- Russian theatrical release poster
- Directed by: Igor Kopylov
- Written by: Igor Kopylov
- Produced by: Sergey Scheglov; Inessa Yurchenko; Igor Kopylov;
- Starring: Igor Petrenko; Ivan Batarev; Sergey Gubanov; Maria Mironova; Ilya Noskov;
- Cinematography: Garik Zhamgaryan; Yevgeny Kordunsky;
- Edited by: Vitaly Vinogradov
- Production companies: Ministry of Defence; 3xMedia; Russia-1;
- Distributed by: Russian Television and Radio; Central Partnership;
- Release date: November 18, 2021;
- Running time: 126 minutes
- Country: Russia
- Language: Russian
- Box office: ₽108 million

= Sky (2021 film) =

Sky (Небо) is a 2021 Russian aviation action war film written and directed by Igor Kopylov, about the Russian military pilots in Syria, and the 2015 shootdown of an Su-24 over Turkey-Syrian airspace.
The film was shot with the support of the Ministry of Defense of the Russian Federation and is included in the list of films that must be watched in the Armed Forces of the Russian Federation.

The three main characters are: Lieutenant Colonel Oleg Soshnikov (Igor Petrenko), Captain Konstantin Muravyov (Ivan Batarev), and
Major Vadim Zakharov (Sergey Gubanov). Three different characters, three different fates, which are destined to converge at the Khmeimim Air Base.

Sky was theatrically released in Russia on November 18, 2021 by Central Partnership.

== Background ==
The film is based on events in the lives of aviators Oleg Peshkov and Konstantin Murakhtin: on November 24, 2015, during a combat flight, their Russian Sukhoi Su-24 fighter jet was shot down by a Turkish fighter in northern Syria. Peshkov and Murakhtin ejected, but Peshkov was still shot by rebels in the air.

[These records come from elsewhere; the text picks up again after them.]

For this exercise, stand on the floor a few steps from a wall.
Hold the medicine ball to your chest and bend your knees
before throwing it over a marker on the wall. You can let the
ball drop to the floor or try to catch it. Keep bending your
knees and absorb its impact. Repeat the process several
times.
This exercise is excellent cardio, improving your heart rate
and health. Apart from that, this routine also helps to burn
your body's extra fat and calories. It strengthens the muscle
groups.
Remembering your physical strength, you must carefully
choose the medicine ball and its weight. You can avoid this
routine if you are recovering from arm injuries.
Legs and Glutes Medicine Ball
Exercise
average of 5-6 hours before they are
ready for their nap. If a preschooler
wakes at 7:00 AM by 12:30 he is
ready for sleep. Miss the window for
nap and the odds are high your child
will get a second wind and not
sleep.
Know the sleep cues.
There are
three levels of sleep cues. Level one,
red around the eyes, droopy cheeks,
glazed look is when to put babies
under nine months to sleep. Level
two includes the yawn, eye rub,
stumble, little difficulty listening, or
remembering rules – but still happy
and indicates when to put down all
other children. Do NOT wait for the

Konstantin Murakhtin, who survived, was awarded the Order of Courage.

== Plot ==
The film is about three Russian Officers with different backgrounds, who converge at the Khmeimim military base, involved with the shootdown of a Russian Su-24 by a Turkish F-16 over Turko-Syrian airspace in 2015, and the rescue of the crew shortly after.

== Cast ==
- Igor Petrenko as Lieutenant Colonel Oleg Soshnikov, the Russian Air Force pilot (based on Oleg Peshkov)
- Ivan Batarev as Captain Konstantin Muravyov, a navigator (based on Konstantin Murakhtin)
- Sergey Gubanov as Major Vadim Zakharov, Special Operations Forces Officer of the Russian Army
- Maria Mironova as Gelena Soshnikova, Oleg Soshnikov's wife
- Glafira Kopylova as Arina Soshnikova, Oleg Soshnikov's daughter
- Marina Mitrofanova as Albina Muravyova, Konstantin Muravyov's wife
- Ilya Noskov as Bagaev
- Dmitry Vlaskin as Zavyalov
- Sergey Zharkov as Chusov
- Dmitry Blokhin as Oleg Soshnikov's friend
- Igor Botvin as Grishin
- Ilya Shakunov as Kubalsky
- Anatoly Kot as Russian Defense Minister Sergey Shubin (based on Sergey Shoygu)
- Igor Filippov as Aksyonov, commander-in-chief of the Russian Aerospace Forces (based on Viktor Bondarev)
- Andrey Abramov as President of Russia
- Sofya Priss as Vera Lopakhina

== Production ==
The film was produced by the 3xMedia film company together with the Russian Ministry of Defense.

=== Filming ===
Principal photography began in the Republic of Crimea in October 2020; later they went to Syria, Moscow, Saint Petersburg and Lipetsk, including at the existing facilities of the Ministry of Defense of the Russian Federation.

== Release ==
=== Marketing ===
The first teaser trailer for Mission "Sky" was released on August 23, 2021.

=== Theatrical ===
The pre-premiere screening of the film took place on November 14, 2021 in Saint Petersburg. The first spectators were officers of the 6th Red Banner Leningrad Army of Air and Air Defence Forces, cadets of military educational institutions, servicemen of the military police, filmmakers, heads of veteran organizations and military patriotic clubs.

Mission "Sky" premiered at the Karo 11 October cinema center in Moscow on November 17, 2021. It is scheduled to be theatrically released in the Russian Federation on November 18, 2021 by Central Partnership.